Symbolic regression and feature construction with GP-GOMEA applied to radiotherapy dose reconstruction of childhood cancer survivors

More Info
expand_more

Abstract

The recently introduced Gene-pool Optimal Mixing Evolutionary Algorithm for Genetic Programming (GP-GOMEA) has been shown to find much smaller solutions of equally high quality compared to other state-of-the-art GP approaches. This is an interesting aspect as small solutions better enable human interpretation. In this paper, an adaptation of GP-GOMEA to tackle real-world symbolic regression is proposed, in order to find small yet accurate mathematical expressions, and with an application to a problem of clinical interest. For radiotherapy dose reconstruction, a model is sought that captures anatomical patient similarity.
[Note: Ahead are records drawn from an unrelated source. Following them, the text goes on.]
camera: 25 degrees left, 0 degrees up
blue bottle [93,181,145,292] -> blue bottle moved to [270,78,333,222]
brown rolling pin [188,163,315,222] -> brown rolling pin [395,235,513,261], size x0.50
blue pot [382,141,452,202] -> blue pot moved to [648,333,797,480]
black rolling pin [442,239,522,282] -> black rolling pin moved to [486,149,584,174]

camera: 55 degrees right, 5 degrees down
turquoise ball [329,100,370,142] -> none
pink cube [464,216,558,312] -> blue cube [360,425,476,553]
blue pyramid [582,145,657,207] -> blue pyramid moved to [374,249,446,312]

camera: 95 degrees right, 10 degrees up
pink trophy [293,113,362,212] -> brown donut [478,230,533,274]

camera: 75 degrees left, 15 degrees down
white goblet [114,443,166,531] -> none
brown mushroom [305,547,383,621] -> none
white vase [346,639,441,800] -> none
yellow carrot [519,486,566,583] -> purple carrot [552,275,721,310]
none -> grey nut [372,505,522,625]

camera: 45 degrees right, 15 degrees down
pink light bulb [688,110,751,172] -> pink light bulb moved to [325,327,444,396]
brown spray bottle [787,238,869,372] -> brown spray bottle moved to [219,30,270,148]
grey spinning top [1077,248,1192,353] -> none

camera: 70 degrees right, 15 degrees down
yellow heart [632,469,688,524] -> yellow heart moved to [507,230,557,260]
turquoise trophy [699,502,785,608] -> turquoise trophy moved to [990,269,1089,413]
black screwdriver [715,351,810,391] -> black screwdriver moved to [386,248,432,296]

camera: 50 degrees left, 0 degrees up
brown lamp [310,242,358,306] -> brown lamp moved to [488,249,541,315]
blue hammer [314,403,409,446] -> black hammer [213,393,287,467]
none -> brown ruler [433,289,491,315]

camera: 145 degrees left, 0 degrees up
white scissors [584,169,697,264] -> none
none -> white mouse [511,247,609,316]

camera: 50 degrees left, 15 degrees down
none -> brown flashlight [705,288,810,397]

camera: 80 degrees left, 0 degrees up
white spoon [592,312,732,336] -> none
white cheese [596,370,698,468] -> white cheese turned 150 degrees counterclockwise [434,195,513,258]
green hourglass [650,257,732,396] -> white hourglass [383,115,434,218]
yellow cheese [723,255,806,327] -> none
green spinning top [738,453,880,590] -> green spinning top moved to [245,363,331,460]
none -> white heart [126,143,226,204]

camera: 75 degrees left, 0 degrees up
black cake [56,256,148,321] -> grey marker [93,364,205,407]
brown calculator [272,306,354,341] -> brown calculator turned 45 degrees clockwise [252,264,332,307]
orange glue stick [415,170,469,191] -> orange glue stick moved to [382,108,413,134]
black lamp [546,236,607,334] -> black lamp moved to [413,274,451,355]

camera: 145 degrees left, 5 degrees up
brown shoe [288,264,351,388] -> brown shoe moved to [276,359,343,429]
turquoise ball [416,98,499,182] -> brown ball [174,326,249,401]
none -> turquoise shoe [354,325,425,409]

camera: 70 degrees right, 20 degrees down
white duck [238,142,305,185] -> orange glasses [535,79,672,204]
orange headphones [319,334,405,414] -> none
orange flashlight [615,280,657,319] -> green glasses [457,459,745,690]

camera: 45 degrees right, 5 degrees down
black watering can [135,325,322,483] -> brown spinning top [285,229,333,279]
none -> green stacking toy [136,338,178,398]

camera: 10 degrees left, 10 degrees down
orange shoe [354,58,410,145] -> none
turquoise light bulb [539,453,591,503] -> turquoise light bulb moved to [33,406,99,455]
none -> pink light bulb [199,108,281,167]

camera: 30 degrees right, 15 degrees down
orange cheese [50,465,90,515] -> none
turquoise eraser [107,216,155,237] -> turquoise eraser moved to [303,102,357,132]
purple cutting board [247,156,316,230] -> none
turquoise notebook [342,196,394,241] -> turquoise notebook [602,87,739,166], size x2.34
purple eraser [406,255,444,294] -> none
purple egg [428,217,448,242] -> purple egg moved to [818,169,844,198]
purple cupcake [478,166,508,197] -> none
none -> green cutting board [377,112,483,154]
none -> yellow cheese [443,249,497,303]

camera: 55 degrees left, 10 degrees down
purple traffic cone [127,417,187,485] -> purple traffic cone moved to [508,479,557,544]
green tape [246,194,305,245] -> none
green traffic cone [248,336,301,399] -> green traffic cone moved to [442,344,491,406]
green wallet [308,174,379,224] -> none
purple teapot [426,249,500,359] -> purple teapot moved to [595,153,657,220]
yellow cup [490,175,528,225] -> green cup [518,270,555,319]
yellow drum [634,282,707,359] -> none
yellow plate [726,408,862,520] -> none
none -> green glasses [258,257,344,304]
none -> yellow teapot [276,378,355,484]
This problem is particularly interesting because while features are patient-specific, the variable to regress is a distance, and is defined over patient pairs. We show that on benchmark problems as well as on the application, GP-GOMEA outperforms variants of standard GP. To find even more accurate models, we further consider an evolutionary meta learning approach, where GP-GOMEA is used to construct small, yet effective features for a different machine learning algorithm. Experimental results show how this approach significantly improves the performance of linear regression, support vector machines, and random forest, while providing meaningful and interpretable features.